Just to make sure we’re all on the same page, based on @jdstrand’s message, I’m planning for us to implement something like this and go forward with this plan. If there are any concerns about this, please raise them now because I’d hate for us to start migrating our users over and find out that the snap store team isn’t OK with Certbot doing this.
As a member of the reviewers team, IMO this is in alignment with @niemeyer’s points. @pedronis, as architect, can you comment one way or the other if you feel differently?
@jdstrand this is fine in the terms of respecting the spirit but in general is problematic to be up to the snap to enforce this kind of policy. The snap can change after the fact.

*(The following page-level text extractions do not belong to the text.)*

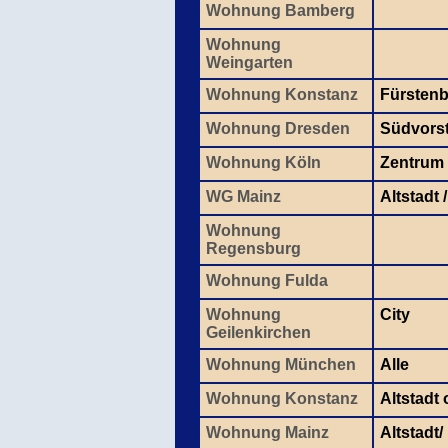
Wohnung Bamberg
Wohnung
Weingarten
Wohnung Konstanz
Fürsten
Wohnung Dresden
Südvors
Wohnung Köln
Zentrum
WG Mainz
Altstadt 
Wohnung
Regensburg
Wohnung Fulda
Wohnung
City
Geilenkirchen
Wohnung München
Alle
Wohnung Konstanz
Altstadt
Wohnung Mainz
Altstadt/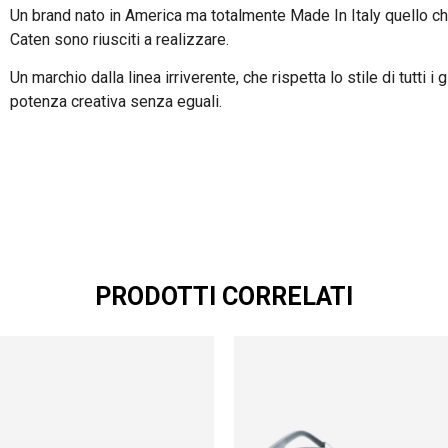
Un brand nato in America ma totalmente Made In Italy quello c
Caten sono riusciti a realizzare.
Un marchio dalla linea irriverente, che rispetta lo stile di tutti i
potenza creativa senza eguali.
PRODOTTI CORRELATI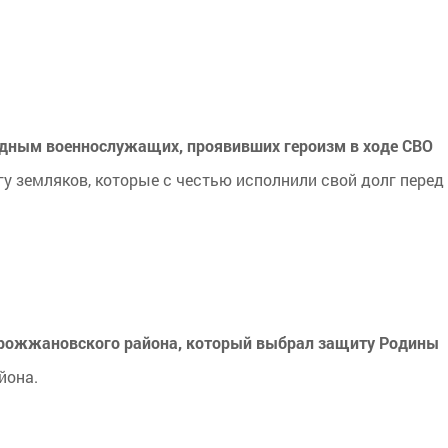
дным военнослужащих, проявивших героизм в ходе СВО
у земляков, которые с честью исполнили свой долг перед
з Дрожжановского района, который выбрал защиту Родины
йона.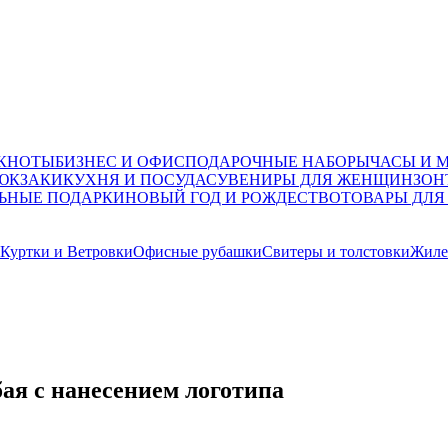
ОКНОТЫ
БИЗНЕС И ОФИС
ПОДАРОЧНЫЕ НАБОРЫ
ЧАСЫ И 
ЮКЗАКИ
КУХНЯ И ПОСУДА
СУВЕНИРЫ ДЛЯ ЖЕНЩИН
ЗОН
ЬНЫЕ ПОДАРКИ
НОВЫЙ ГОД И РОЖДЕСТВО
ТОВАРЫ ДЛЯ
Куртки и Ветровки
Офисные рубашки
Свитеры и толстовки
Жиле
бая с нанесением логотипа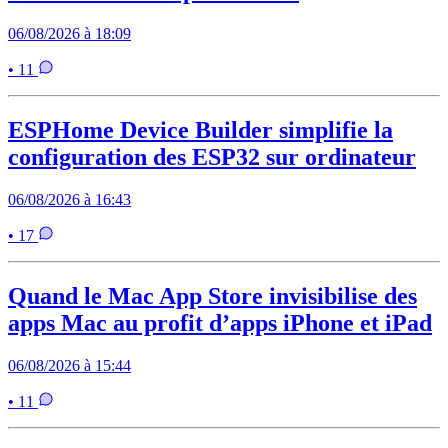
06/08/2026 à 18:09
• 11
ESPHome Device Builder simplifie la
configuration des ESP32 sur ordinateur
06/08/2026 à 16:43
• 17
Quand le Mac App Store invisibilise des
apps Mac au profit d’apps iPhone et iPad
06/08/2026 à 15:44
• 11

Not a blocker for this case here in particular, and we don’t have many classic snaps with slots or plugs ATM and we haven’t fully worked out the semantics in the classic case for those.

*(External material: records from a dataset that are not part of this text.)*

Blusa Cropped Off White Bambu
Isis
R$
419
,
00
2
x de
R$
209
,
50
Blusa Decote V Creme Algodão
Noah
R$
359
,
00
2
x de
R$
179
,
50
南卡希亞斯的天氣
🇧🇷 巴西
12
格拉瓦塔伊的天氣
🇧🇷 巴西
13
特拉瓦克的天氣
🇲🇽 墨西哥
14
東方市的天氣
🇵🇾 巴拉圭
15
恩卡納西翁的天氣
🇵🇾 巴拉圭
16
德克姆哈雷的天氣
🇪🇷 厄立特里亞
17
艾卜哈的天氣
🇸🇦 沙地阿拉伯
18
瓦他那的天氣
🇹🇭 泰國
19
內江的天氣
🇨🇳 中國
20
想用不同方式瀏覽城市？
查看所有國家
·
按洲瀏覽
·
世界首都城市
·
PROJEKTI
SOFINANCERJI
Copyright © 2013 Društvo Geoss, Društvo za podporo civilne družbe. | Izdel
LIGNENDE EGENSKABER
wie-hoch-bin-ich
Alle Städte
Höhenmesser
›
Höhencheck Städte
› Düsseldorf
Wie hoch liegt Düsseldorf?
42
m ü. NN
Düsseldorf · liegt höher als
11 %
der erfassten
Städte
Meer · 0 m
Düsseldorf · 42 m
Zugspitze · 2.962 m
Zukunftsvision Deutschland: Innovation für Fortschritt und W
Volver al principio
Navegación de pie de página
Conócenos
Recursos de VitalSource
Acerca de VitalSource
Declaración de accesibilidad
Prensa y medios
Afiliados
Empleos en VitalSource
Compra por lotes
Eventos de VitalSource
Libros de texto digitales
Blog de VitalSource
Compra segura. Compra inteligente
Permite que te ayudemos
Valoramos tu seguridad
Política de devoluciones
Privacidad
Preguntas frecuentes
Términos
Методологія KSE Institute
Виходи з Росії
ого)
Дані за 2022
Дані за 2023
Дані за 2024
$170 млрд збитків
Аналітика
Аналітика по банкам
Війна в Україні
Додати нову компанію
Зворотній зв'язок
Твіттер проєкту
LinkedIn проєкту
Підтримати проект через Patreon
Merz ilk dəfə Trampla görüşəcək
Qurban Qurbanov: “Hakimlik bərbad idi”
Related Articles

But in principle, perhaps if an interface could potentially let a confined snap escape that confinement by a connection to a classic snap, maybe snapd itself should warn when connecting ? similarly to snap install
vs snap install --classic
?
Would we do this for any interface? A clear subset? The problem here is that if the set is not well defined automation/use of this via the API might get fragile. Also --classic
wouldn’t be quite the right flag to connect
for these cross-confinement connections.
I agree in principle snapd should be issuing this warning. I think we need the semantics in place first before we can consider UX. Snapd is in the right place to issue the warning, but it doesn’t really know the context of the connection and the actual consequences of it, so the messaging/arg string would have to be just right. Not saying this is the string, but something like --connection-allows-classic
conveys that the connected snap may run with classic permissions so perhaps something along those lines makes sense.

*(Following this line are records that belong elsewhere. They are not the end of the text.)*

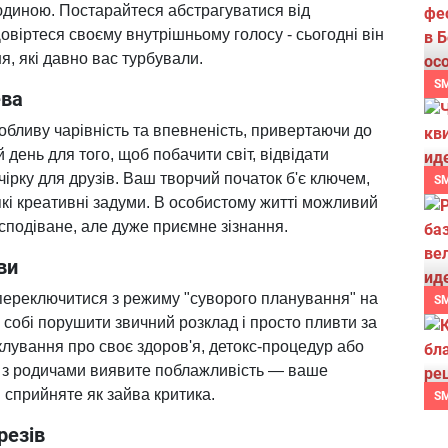
юдиною. Постарайтеся абстрагуватися від
овіртеся своєму внутрішньому голосу - сьогодні він
я, які давно вас турбували.
S
ева
бливу чарівність та впевненість, привертаючи до
день для того, щоб побачити світ, відвідати
чірку для друзів. Ваш творчий початок б'є ключем,
S
які креативні задуми. В особистому житті можливий
подіване, але дуже приємне зізнання.
ви
переключитися з режиму "суворого планування" на
S
 собі порушити звичний розклад і просто пливти за
іклування про своє здоров'я, детокс-процедур або
і з родичами виявите поблажливість — ваше
 сприйняте як зайва критика.
S
резів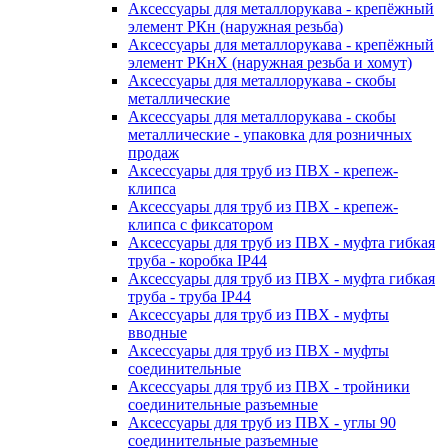
Аксессуары для металлорукава - крепёжный
элемент РКн (наружная резьба)
Аксессуары для металлорукава - крепёжный
элемент РКнХ (наружная резьба и хомут)
Аксессуары для металлорукава - скобы
металлические
Аксессуары для металлорукава - скобы
металлические - упаковка для розничных
продаж
Аксессуары для труб из ПВХ - крепеж-
клипса
Аксессуары для труб из ПВХ - крепеж-
клипса с фиксатором
Аксессуары для труб из ПВХ - муфта гибкая
труба - коробка IP44
Аксессуары для труб из ПВХ - муфта гибкая
труба - труба IP44
Аксессуары для труб из ПВХ - муфты
вводные
Аксессуары для труб из ПВХ - муфты
соединительные
Аксессуары для труб из ПВХ - тройники
соединительные разъемные
Аксессуары для труб из ПВХ - углы 90
соединительные разъемные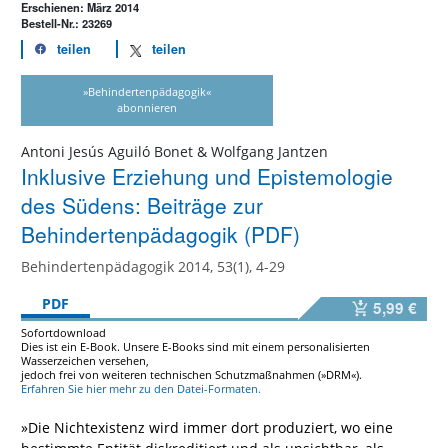
Erschienen: März 2014
Bestell-Nr.: 23269
teilen
teilen
»Behindertenpädagogik«
abonnieren
Antoni Jesús Aguiló Bonet & Wolfgang Jantzen
Inklusive Erziehung und Epistemologie
des Südens: Beiträge zur
Behindertenpädagogik (PDF)
Behindertenpädagogik 2014, 53(1), 4-29
PDF
5,99 €
Sofortdownload
Dies ist ein E-Book. Unsere E-Books sind mit einem personalisierten
Wasserzeichen versehen,
jedoch frei von weiteren technischen Schutzmaßnahmen (»DRM«).
Erfahren Sie hier mehr zu den Datei-Formaten.
»Die Nichtexistenz wird immer dort produziert, wo eine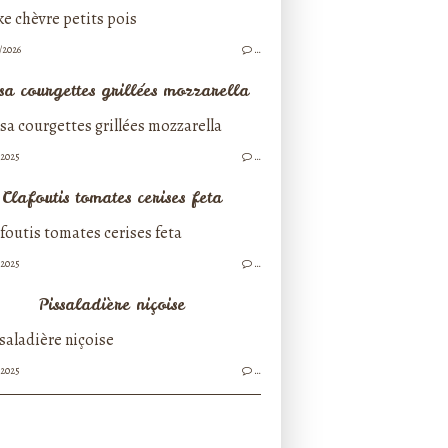
/2026
…
sa courgettes grillées mozzarella
/2025
…
Clafoutis tomates cerises feta
/2025
…
Pissaladière niçoise
/2025
…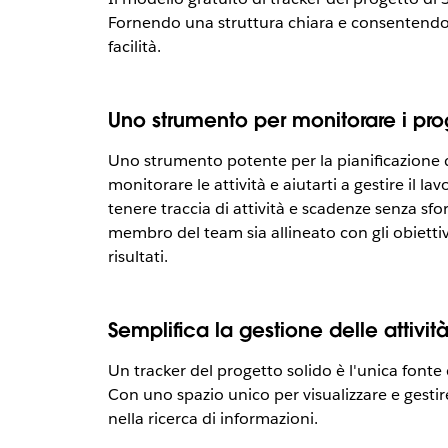
Fornendo una struttura chiara e consentendo u
facilità.
Uno strumento per monitorare i prog
Uno strumento potente per la pianificazione de
monitorare le attività e aiutarti a gestire il 
tenere traccia di attività e scadenze senza sf
membro del team sia allineato con gli obietti
risultati.
Semplifica la gestione delle attivit
Un tracker del progetto solido è l'unica fonte
Con uno spazio unico per visualizzare e gestir
nella ricerca di informazioni.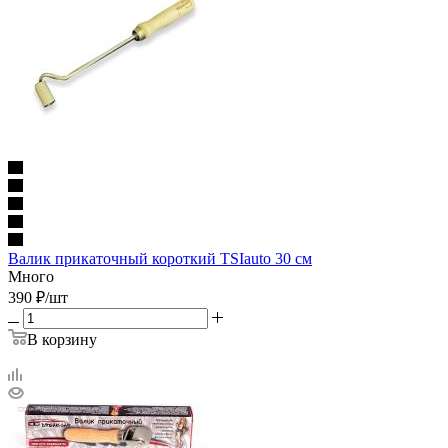
Валик прикаточный короткий TSIauto 30 см
Много
390
₽
/шт
В корзину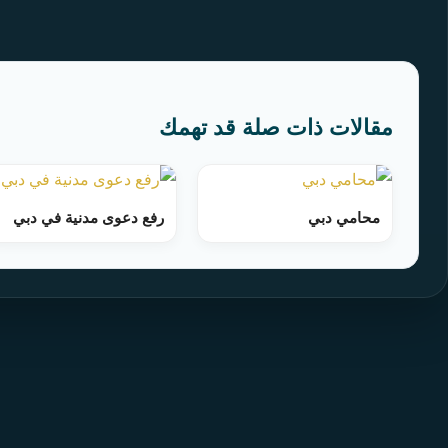
مقالات ذات صلة قد تهمك
محامي دبي
رفع دعوى مدنية في دبي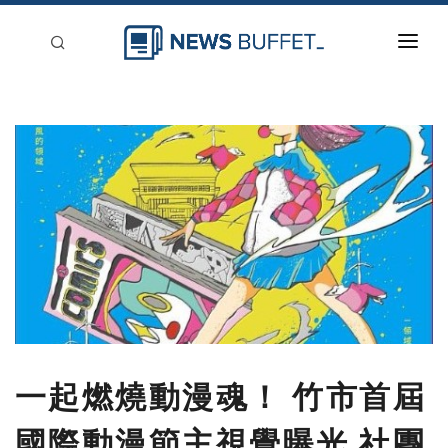
回到首頁
新聞稿分類
登入
刊登
一起燃燒動漫魂！ 竹市首屆
國際動漫節主視覺曝光 社團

@bmw - ok, feel free to proceed with your implementation. At some point we’ll have something that is better integrated that you can move to (see previous comments).
Sounds great. Thanks @jdstrand.
@jdstrand the snapctl method agreed in this thread no longer works since this upstream regression. It doesn’t look like it’s going to be fixed any time soon, and in the meantime this requirement is causing the certbot plugin mechanism to be broken on Debian stretch.
Could we remove this requirement, please, or have some alternative, if/until upstream fixes the issue?